1999 yılında Birleşmiş Milletler Genel Kurulu tarafından ilan edilen “Kadına Yönelik Şiddete Karşı Uluslararası Mücadele Günü”, aslında bir hatırlatma niteliğinde. Çünkü mücadele, yalnızca bir günün vicdanına sığacak kadar küçük bir mesele değil.
Her yıl farklı kampanyalar, yürüyüşler, açıklamalar yapılıyor… Fakat soruyu kendimize sormadan ilerleyemeyiz: Bu çabalar kadınların hayatında gerçekten neyi değiştiriyor?
Yapılanlar Var, Eksikler Daha Fazla
Resmî kurumlar yıllardır farkındalık çalışmaları yürütüyor. Belediyeler, kaymakamlıklar, emniyet birimleri ve Aile ve Sosyal Hizmetler İl Müdürlükleri, bilgilendirme toplantıları, seminerler, afiş ve broşür çalışmaları düzenliyor. Sığınma evlerinin kapasitesi artırılıyor, kolluk kuvvetlerine eğitimler veriliyor, KADES uygulaması yaygınlaştırılıyor.
Ancak tüm bu çabaların yanında, sahaya indiğinizde tablo hâlâ net: Kadınlar hâlâ korkuyor, çekiniyor, çoğu sesini duymuyoruz bile. Çünkü toplumsal hafızada, şiddetin görünmez kılındığı kalın bir perde hâlâ yerli yerinde duruyor.
Yapılması Gerekenler Daha Temelden Başlıyor
Kadına yönelik şiddet, yalnızca cezai düzenlemelerle çözülebilecek bir mesele değil. Elbette hukukun caydırıcılığı önemli, evet, acil müdahale mekanizmaları şart… fakat işin kökü çok daha derinde.
-
Eğitim sisteminden başlayarak, toplumsal cinsiyet eşitliği müfredatın doğal bir parçası olmalı.
-
Erkek çocuklarına, güç ve otorite üzerinden değil, eşitlik ve saygı üzerinden bir aile ve toplum anlayışı kazandırılmalı.
-
Medya, kullandığı dile çok daha dikkat etmeli; mağduru değil, şiddeti ve faili görünür kılan bir yayın anlayışı benimsemeli.
-
İş dünyası, ekonomik özgürlüğü olan kadının güçlenmesinin en büyük koruyucu faktörlerden biri olduğu unutulmamalı.
Topluma Düşen En Büyük Görev: “Sessizliği Bitirmek”
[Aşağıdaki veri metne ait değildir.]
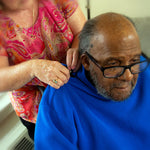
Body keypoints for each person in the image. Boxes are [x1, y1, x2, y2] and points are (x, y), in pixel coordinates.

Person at [35, 12, 150, 150]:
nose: (128, 76)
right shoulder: (61, 97)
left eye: (134, 60)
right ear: (86, 62)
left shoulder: (144, 70)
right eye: (113, 64)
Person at [0, 0, 86, 140]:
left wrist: (77, 48)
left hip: (75, 90)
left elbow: (82, 31)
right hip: (36, 109)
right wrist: (33, 68)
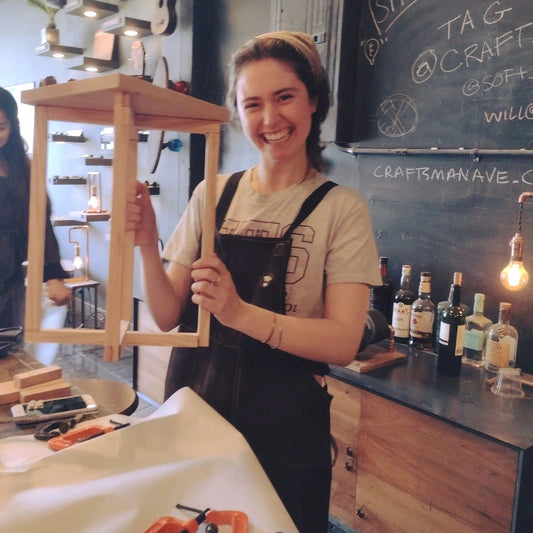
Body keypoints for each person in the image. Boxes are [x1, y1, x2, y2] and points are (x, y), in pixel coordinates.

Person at [126, 31, 381, 532]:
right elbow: (167, 313)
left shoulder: (341, 209)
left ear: (313, 101)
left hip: (284, 435)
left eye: (284, 97)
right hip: (196, 414)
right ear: (238, 112)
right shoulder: (212, 194)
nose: (270, 119)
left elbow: (344, 341)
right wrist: (147, 242)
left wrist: (239, 313)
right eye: (252, 104)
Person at [0, 87, 71, 331]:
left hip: (10, 285)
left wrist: (53, 276)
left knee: (9, 357)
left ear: (12, 126)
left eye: (0, 127)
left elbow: (40, 223)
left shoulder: (22, 168)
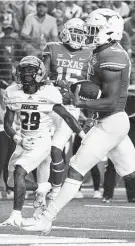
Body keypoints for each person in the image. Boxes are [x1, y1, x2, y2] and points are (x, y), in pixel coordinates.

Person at [21, 9, 135, 234]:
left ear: (110, 31)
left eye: (93, 29)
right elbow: (97, 90)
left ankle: (46, 218)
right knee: (132, 172)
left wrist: (81, 103)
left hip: (111, 121)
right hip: (110, 121)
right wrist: (76, 91)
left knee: (75, 169)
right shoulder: (102, 51)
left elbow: (110, 101)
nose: (88, 33)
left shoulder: (112, 56)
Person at [0, 56, 85, 226]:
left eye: (31, 71)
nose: (26, 75)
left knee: (19, 171)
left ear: (39, 73)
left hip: (41, 140)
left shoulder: (49, 92)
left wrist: (83, 136)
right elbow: (8, 124)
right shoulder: (12, 92)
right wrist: (18, 138)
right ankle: (42, 187)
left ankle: (16, 215)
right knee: (10, 182)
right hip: (23, 140)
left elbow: (67, 117)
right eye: (24, 71)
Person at [43, 18, 91, 200]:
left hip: (71, 106)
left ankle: (55, 190)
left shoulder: (89, 52)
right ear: (65, 32)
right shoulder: (53, 47)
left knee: (56, 149)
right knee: (41, 150)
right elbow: (43, 74)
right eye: (75, 33)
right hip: (48, 105)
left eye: (81, 34)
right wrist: (55, 82)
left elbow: (92, 84)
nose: (78, 37)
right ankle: (39, 185)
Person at [102, 93, 135, 203]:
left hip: (129, 137)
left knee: (130, 166)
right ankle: (107, 195)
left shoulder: (132, 98)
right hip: (114, 135)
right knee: (111, 166)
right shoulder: (110, 98)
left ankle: (132, 196)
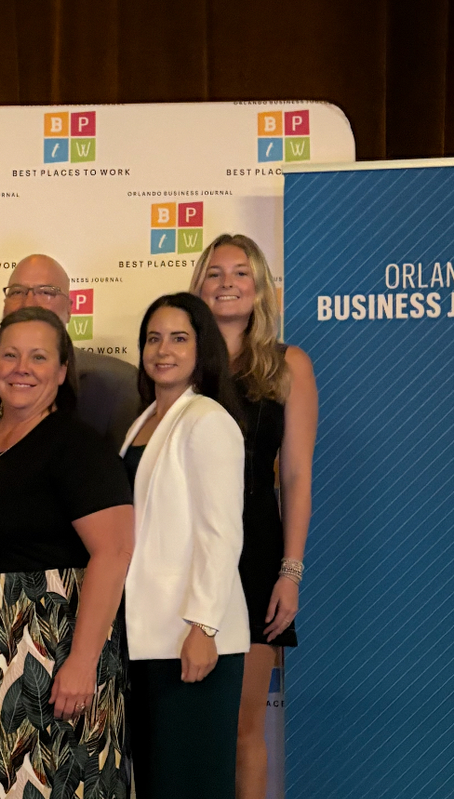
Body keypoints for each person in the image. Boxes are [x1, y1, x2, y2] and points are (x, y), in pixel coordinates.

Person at [0, 307, 135, 799]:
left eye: (39, 357)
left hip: (52, 649)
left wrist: (82, 662)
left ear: (62, 371)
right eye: (10, 355)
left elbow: (114, 551)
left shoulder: (78, 446)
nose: (22, 368)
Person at [189, 234, 317, 799]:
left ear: (261, 287)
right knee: (188, 725)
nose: (227, 283)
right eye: (215, 273)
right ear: (198, 287)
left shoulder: (289, 365)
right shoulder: (178, 359)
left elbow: (296, 477)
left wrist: (290, 572)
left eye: (241, 273)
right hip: (185, 551)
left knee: (244, 729)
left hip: (256, 553)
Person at [119, 293, 249, 799]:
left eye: (178, 338)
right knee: (157, 781)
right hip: (148, 636)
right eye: (153, 339)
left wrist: (203, 626)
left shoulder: (207, 419)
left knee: (191, 783)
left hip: (192, 639)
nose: (163, 350)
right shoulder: (144, 420)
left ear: (202, 348)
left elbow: (222, 533)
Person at [0, 254, 140, 450]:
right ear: (4, 305)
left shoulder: (120, 385)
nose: (29, 303)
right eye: (17, 292)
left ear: (70, 309)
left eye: (47, 292)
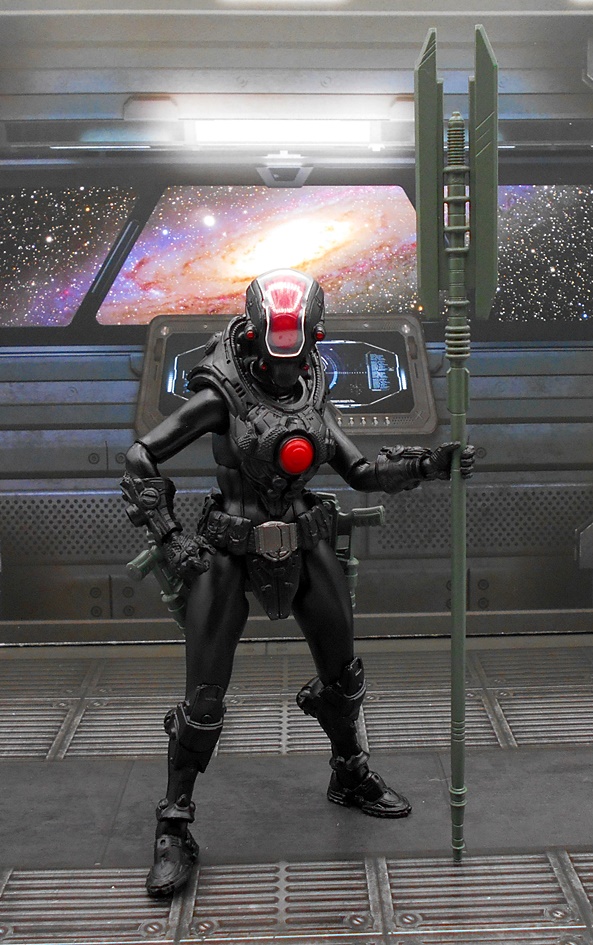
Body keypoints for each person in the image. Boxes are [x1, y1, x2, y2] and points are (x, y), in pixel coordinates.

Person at [121, 268, 474, 898]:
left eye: (296, 340)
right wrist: (170, 536)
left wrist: (429, 463)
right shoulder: (221, 394)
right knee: (204, 699)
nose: (285, 357)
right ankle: (173, 824)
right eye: (275, 340)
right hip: (229, 549)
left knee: (344, 676)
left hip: (305, 541)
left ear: (313, 335)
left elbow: (359, 472)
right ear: (255, 336)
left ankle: (350, 772)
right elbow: (141, 455)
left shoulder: (314, 393)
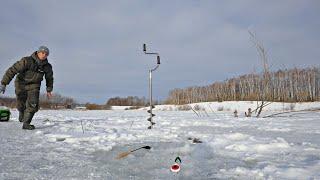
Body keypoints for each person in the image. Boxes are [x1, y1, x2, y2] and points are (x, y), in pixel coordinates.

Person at [0, 46, 54, 130]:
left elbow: (49, 78)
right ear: (38, 52)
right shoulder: (26, 61)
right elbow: (12, 70)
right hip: (21, 83)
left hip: (34, 85)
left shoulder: (47, 67)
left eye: (46, 54)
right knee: (21, 103)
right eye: (42, 53)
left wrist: (49, 89)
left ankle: (26, 123)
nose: (44, 55)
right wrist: (4, 83)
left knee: (33, 103)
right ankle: (21, 112)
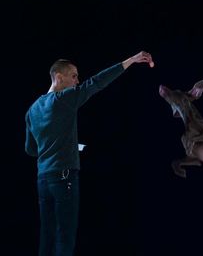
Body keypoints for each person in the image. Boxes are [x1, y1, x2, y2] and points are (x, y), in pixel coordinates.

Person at [25, 51, 154, 256]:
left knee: (47, 236)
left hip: (43, 180)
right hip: (64, 176)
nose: (77, 80)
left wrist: (65, 144)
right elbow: (95, 83)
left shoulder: (32, 110)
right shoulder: (63, 100)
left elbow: (31, 149)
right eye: (74, 76)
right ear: (59, 77)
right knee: (64, 237)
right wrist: (129, 61)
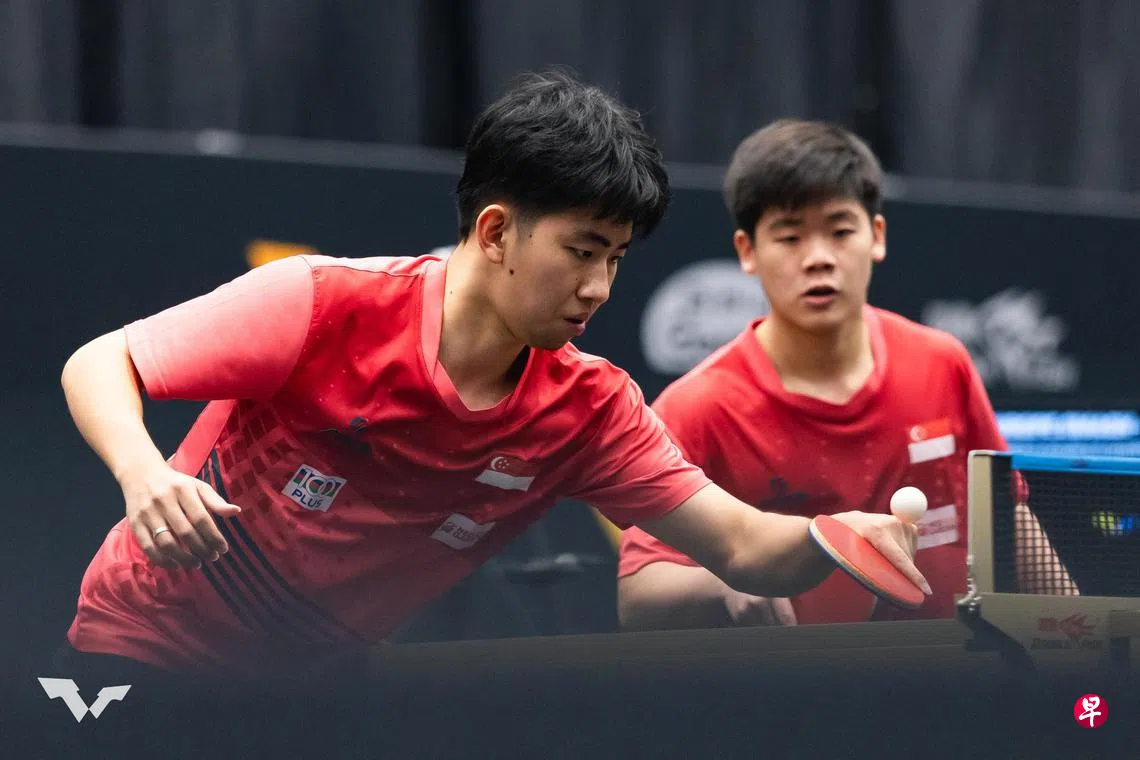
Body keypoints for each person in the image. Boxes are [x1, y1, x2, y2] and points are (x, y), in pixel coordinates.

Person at [58, 75, 926, 680]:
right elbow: (101, 362)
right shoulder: (320, 303)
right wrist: (143, 474)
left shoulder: (589, 411)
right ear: (498, 231)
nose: (599, 287)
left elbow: (740, 545)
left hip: (313, 683)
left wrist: (836, 537)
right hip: (145, 643)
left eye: (617, 258)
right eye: (582, 251)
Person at [617, 119, 1075, 632]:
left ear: (876, 237)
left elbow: (1007, 516)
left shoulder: (943, 362)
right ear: (748, 251)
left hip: (954, 665)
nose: (818, 259)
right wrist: (723, 583)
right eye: (790, 237)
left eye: (840, 231)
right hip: (801, 676)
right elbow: (638, 596)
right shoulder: (697, 406)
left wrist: (1079, 630)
Her şiddet olayı duyulduğunda “Kimse bilmiyordu”, “Kimse fark etmedi” deniyor. Oysa çoğu zaman birisi biliyordu, görüyordu, hissediyordu… fakat sessiz kalmayı seçiyordu.
Kadına yönelik şiddetin devam etmesinin en büyük sebebi, işte bu sessizlik.
Bugün 25 Kasım. Farkındalık günü.
Ama asıl soru şu: 26 Kasım sabahı ne yapacağız?
Eğer sadece bugün paylaşımlar yapıp yarın hiçbir şey olmamış gibi davranacaksak, bu gün sadece bir takvim yaprağından ibaret kalır.
Önerim Şu:
Bugünü, bir sembol olmaktan çıkarıp bir başlangıca dönüştürmeliyiz.
-
Bir şiddet hikâyesi duyduğumuzda “komşu meselesi” demeden harekete geçelim.
-
Şiddete uğrayan bir kadının yanında duralım, yalnız olmadığını hissettirelim.
-
Çocuklarımızı, eşitlik ve adalet duygusuyla yetiştirelim.
-
Kadını güçlendiren her adımı destekleyelim.
Çünkü kadına yönelik şiddetle mücadele, yalnızca kurumların değil; hepimizin görevi.
Bir gün değil, her gün…
Ses çıkararak, fark ederek, destek olarak, değişime omuz vererek…
Tanıklık eden herkesin bir sorumluluğu var.
Ve bu sorumluluk, susmayarak başlıyor.